"Who is he?" she asked, showing by the subdued note of her voice that she had taken my warning to heart.

"That's more than I can say," I answered. "I discovered him in the room there, and when he came out I promptly sat on him."

"But what did he want?"

"If one can judge anything from his present attitude, he came to study the pattern of the carpet, Moira."
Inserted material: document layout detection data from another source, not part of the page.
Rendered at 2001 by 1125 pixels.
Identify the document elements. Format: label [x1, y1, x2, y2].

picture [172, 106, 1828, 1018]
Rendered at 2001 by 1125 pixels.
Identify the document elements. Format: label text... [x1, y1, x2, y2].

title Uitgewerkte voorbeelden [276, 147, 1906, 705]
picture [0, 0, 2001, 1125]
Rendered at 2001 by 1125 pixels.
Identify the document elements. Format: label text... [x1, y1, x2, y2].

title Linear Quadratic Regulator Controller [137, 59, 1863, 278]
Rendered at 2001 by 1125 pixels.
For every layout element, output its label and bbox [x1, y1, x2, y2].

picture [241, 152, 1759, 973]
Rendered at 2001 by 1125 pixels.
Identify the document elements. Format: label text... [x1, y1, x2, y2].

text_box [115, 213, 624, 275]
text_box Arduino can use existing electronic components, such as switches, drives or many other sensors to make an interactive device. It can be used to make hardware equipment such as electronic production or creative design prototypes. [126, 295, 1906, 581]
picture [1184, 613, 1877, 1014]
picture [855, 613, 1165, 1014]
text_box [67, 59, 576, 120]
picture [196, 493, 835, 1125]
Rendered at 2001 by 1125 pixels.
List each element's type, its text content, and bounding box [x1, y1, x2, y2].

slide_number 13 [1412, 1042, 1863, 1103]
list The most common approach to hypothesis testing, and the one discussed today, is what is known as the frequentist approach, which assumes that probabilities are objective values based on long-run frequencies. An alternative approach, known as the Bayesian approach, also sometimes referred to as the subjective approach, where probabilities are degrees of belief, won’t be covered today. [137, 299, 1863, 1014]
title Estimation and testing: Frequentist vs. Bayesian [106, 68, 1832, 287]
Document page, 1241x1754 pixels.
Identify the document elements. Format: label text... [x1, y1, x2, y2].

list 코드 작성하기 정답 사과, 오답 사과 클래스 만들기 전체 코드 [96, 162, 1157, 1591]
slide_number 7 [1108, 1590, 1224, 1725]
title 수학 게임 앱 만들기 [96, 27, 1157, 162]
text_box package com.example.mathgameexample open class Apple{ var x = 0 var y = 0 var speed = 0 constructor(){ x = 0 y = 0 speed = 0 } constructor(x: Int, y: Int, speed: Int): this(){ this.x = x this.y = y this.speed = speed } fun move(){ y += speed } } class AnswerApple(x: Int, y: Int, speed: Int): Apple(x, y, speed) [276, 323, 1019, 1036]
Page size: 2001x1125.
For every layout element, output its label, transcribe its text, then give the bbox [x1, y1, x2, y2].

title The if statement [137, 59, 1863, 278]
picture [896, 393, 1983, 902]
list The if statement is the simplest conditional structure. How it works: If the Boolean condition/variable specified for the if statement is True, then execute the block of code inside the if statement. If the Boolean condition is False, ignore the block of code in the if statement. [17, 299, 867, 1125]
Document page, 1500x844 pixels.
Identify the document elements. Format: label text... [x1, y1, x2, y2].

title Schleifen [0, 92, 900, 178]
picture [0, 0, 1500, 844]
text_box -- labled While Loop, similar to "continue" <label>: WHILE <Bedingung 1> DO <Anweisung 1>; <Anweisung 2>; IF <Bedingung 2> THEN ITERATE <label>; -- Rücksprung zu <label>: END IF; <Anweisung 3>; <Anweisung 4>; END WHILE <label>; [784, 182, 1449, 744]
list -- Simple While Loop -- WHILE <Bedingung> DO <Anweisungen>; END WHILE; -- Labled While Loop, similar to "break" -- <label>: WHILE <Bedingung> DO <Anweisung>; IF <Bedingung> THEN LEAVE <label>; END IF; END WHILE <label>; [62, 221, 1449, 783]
"Be serious, Jim, please."

"I couldn't if I tried," I said, rising to my feet. "It's too much like hard work. But let's look at the captive, Diana."

This time the shot went home, and in a way I was glad. I had four years' arrears to make up yet. It was not a very manly thing to do, I know—it certainly wasn't at all gentlemanly—but it gave me a deuce of a lot of satisfaction, and that's about all I can say in defence. She looked up at me with both hurt and contempt in her eyes, but I was far too engrossed in the business in hand to give her more than passing notice. When I came to think it over in calmer moments I realised that, despite all that had happened, the girl was just as much in love with me as ever she had been.

The fellow was young, at the most he could not have been more than twenty-four or five, and I saw instantly that he was the man I had called the Roman sentry—the chap who had been spying on the house the day Bryce had driven me home from the Heads. The life wasn't crushed out of him by any means; even as I examined him he stirred a little and his eyes opened. They were nice black eyes, the sort that brim over with humor, yet way at the back of them I caught a glimpse of something else. It was a queer mixture of anger and determination, and I saw just sufficient of it to warn me to take no unnecessary risks. Save for that first spasmodic movement he lay perfectly still, those black eyes of his laughing up at me and challenging. Somehow they filled me with a curious sense of unrest, a feeling as if everything that made life safe and secure was slipping away from me. I did not speak a word, however, but gave him back look for look, striving with my eyes to beat down the challenge I read in his. They said as plainly as so many words, "I'm the better man, and I'll beat you yet. Try and see if I don't."

"What are you doing here?" I demanded at length, seeing that one of us must speak, and he seemed the less likely.

"If I told you I was a somnambulist you wouldn't believe me, would you?" he replied.